Pendant que l’équipe ajustait les objectifs et les câbles, je me suis écarté près de l’îlot de cuisine et j’ai caressé du bout des doigts le bord en cascade du marbre. La première fois que j’avais vu cet endroit, il n’y avait que des poutres d’acier, du béton brut et l’odeur de pluie sur le contreplaqué. Je m’étais tenu exactement au même endroit, désignant l’espace ouvert, parlant trop vite de la visibilité et de la lumière naturelle, tandis que des hommes plus âgés en chemises rigides faisaient semblant de voir ce que je voyais.

« Tu vois trop grand, Ava », m’avait dit l’architecte principal il y a deux ans, en feuilletant mes plans avec un soupir. « Ces clients veulent de la sécurité, pas de l’audace. »

Sûr.

Ce mot m’avait suivi toute ma vie.

Emploi sûr. Ville sûre. Perspectives sereines.

Il y a quelques années, à Thanksgiving, ma mère avait découpé la dinde en bout de table et souriait à ma sœur aînée, Brianna. Bri, rayonnante sous le lustre, parlait de son fiancé et de leur nouvelle maison dans une banlieue dont mes parents connaissaient le nom avec fierté.

« Elle est stable », avait dit maman en tapotant la main de Bri. « Tu sais toujours où elle va atterrir. Toi, Ava… » Elle s’était tournée vers moi avec ce mélange de rire et de soupir qui ressemblait à une caresse sur la tête. « Tu cours toujours après quelque chose. Je ne sais pas. Des idées. »

Des idées.

C’est grâce à mes idées que je me trouvais dans une propriété de plusieurs millions de dollars, avec trois caméras qui attendaient que je prenne la parole. C’est grâce à mes idées qu’une chaîne de télévision avait signé un contrat avec moi au lieu de me proposer un simple café.

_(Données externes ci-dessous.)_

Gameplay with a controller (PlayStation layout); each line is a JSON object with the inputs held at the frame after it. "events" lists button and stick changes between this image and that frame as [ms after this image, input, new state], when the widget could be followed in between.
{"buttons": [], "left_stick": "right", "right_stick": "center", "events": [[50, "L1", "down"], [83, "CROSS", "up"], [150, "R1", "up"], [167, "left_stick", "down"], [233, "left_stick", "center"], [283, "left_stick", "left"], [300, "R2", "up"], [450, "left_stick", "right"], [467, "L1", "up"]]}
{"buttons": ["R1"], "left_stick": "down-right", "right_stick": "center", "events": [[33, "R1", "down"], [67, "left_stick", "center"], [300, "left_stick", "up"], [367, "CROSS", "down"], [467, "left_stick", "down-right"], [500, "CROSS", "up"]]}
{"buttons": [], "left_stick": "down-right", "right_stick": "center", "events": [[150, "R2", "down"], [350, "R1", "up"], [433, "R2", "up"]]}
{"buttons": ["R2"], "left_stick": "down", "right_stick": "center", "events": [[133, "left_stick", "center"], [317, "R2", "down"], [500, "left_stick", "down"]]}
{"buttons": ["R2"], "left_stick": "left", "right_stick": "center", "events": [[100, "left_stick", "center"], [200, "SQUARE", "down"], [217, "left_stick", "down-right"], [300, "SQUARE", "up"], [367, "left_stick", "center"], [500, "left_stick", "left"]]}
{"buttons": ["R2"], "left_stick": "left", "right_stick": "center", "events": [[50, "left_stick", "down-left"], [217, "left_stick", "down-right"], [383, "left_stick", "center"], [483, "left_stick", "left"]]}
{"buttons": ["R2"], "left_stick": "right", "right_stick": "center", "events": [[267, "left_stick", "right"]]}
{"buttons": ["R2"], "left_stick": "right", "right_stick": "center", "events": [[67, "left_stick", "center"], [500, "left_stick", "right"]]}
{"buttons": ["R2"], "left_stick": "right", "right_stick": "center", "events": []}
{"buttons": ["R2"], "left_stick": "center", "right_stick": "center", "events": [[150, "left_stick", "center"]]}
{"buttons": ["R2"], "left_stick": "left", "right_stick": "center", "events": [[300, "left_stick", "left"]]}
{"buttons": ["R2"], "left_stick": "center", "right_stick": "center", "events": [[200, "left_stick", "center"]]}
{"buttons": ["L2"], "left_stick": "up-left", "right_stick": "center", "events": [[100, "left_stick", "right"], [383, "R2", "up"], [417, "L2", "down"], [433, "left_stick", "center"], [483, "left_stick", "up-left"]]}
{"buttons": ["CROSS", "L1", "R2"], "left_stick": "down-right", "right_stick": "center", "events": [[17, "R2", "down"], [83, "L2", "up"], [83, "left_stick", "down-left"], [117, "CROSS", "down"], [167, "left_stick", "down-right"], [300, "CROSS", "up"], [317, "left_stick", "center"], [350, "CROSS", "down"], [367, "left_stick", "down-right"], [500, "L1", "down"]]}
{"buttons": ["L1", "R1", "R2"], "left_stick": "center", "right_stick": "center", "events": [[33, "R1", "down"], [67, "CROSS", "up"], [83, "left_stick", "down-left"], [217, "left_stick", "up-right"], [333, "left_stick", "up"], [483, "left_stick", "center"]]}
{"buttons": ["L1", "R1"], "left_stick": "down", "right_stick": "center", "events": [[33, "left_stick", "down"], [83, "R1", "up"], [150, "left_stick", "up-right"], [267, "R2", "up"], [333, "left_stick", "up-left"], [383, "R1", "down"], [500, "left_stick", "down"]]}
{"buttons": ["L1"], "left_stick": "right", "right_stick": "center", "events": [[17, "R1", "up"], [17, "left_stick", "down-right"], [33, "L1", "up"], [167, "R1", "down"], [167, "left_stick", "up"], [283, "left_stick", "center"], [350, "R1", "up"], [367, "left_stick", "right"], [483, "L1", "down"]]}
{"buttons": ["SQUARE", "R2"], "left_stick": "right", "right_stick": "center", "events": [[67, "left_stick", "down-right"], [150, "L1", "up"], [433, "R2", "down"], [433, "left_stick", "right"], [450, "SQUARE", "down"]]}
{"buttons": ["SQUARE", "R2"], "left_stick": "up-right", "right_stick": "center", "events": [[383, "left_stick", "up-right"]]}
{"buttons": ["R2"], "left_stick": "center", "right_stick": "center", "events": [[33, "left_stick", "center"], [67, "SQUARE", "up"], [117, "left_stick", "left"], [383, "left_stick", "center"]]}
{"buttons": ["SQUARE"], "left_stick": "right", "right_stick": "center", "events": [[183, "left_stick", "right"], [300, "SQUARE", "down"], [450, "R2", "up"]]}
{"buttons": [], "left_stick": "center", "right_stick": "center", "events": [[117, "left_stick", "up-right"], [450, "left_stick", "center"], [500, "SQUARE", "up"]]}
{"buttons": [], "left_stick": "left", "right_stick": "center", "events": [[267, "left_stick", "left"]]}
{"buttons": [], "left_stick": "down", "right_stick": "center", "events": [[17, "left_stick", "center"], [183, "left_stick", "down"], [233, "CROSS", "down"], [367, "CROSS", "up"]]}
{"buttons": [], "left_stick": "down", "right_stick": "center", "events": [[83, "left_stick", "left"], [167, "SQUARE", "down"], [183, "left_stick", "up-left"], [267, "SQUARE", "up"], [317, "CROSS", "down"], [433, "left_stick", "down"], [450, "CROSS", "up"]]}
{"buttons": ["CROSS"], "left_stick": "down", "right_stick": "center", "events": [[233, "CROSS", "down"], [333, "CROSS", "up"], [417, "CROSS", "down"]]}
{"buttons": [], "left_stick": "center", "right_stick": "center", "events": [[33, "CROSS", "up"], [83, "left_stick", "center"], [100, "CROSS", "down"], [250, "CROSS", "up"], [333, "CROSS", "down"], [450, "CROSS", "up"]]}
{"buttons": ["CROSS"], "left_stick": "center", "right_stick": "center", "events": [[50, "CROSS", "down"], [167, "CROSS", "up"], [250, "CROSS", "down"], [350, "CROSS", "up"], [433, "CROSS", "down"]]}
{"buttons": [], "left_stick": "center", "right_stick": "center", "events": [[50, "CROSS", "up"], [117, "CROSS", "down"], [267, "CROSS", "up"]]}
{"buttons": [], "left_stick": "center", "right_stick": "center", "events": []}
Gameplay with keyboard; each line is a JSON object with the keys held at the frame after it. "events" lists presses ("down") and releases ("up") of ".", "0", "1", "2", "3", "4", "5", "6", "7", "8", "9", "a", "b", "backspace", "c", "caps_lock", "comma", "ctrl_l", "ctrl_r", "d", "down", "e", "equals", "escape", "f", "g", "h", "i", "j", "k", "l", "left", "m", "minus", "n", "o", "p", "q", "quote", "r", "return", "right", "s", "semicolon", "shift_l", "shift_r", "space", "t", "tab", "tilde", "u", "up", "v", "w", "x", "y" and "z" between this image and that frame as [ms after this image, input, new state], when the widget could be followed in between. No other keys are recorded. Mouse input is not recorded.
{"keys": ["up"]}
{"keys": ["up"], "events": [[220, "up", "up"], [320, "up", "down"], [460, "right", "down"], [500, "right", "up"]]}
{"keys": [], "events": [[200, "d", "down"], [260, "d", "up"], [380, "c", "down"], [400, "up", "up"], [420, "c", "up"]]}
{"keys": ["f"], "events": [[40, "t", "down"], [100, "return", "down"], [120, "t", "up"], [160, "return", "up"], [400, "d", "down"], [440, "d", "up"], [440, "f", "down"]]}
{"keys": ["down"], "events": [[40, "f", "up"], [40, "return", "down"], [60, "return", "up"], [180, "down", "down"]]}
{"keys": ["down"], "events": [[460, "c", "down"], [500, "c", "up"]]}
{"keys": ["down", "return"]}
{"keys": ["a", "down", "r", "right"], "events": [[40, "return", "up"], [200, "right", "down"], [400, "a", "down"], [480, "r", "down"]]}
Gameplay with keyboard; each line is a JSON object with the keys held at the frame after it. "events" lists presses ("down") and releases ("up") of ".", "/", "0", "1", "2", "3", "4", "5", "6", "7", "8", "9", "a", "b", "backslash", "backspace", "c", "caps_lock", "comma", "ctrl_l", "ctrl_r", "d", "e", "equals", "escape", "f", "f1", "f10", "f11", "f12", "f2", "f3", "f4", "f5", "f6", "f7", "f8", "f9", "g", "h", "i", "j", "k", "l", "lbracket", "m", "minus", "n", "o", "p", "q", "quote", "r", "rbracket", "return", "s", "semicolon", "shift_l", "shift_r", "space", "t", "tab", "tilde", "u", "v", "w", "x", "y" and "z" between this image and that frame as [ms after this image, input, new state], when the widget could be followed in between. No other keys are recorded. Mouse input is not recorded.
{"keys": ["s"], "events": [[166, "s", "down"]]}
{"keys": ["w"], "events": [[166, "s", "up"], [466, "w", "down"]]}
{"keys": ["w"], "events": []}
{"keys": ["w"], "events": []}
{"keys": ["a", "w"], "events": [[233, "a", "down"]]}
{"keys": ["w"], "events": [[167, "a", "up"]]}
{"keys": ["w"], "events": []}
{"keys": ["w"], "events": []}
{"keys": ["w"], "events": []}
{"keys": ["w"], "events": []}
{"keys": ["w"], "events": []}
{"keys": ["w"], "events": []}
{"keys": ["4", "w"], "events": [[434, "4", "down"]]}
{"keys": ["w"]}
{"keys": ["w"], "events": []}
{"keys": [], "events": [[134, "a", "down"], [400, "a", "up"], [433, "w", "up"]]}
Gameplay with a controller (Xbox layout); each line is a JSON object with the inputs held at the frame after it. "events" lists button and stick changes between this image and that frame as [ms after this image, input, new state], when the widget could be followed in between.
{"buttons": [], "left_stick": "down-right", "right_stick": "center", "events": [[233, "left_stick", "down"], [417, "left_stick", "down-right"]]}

Mon téléphone a vibré à nouveau sur l’île. Je l’ai décroché.

La fête de fiançailles de ta sœur est un événement unique, Ava, avait écrit maman plus tôt. Tu ne peux pas t’attendre à ce qu’on rate ça juste pour voir un appartement de location que tu quitteras dans un an.

De location.

J’ai failli rire. Mon nom figurait sur tous les documents relatifs à cette propriété : acte de propriété, crédits de conception, contrats de production. Cette maison n’était pas seulement la mienne. C’était mon plus grand risque, ma plus grande idée, celle que je considérais comme folle.

Et dans une semaine, l’émission serait diffusée dans tout le pays aux heures de grande écoute. Chaîne 7, 20h00. Le créneau horaire autour duquel ils avaient toujours organisé leurs samedis soirs.

J’ai tapé lentement.

Pas de souci, maman. Je comprends. Amuse-toi bien à la fête de Brianna.

Mon pouce hésitait au-dessus du bouton « Envoyer ». J’aurais pu tout lui raconter. J’aurais pu prendre une photo de la piscine à débordement, de la salle de cinéma, de la suite parentale avec sa cheminée suspendue qui la ferait rêver. J’aurais pu écrire : « Ce n’est pas un appartement. C’est ma propriété à 5,2 millions de dollars, et tu vas la voir à la télévision nationale. »

J’ai donc cliqué sur « Envoyer » pour la réponse simple.

Je n’avais pas besoin d’eux au premier rang. Ils pouvaient regarder depuis les places les moins chères. C’était le pari que j’avais fait ce jour-là : fini de mendier des applaudissements auprès de gens qui n’avaient même pas acheté de billet.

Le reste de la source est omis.